• _Instructions to follow_
Which lines below contain "dialer"? Copy every one of them.

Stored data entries
════

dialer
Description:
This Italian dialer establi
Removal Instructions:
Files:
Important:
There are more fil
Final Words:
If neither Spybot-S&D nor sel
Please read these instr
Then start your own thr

════

• _Written response_
dialer
This Italian dialer establi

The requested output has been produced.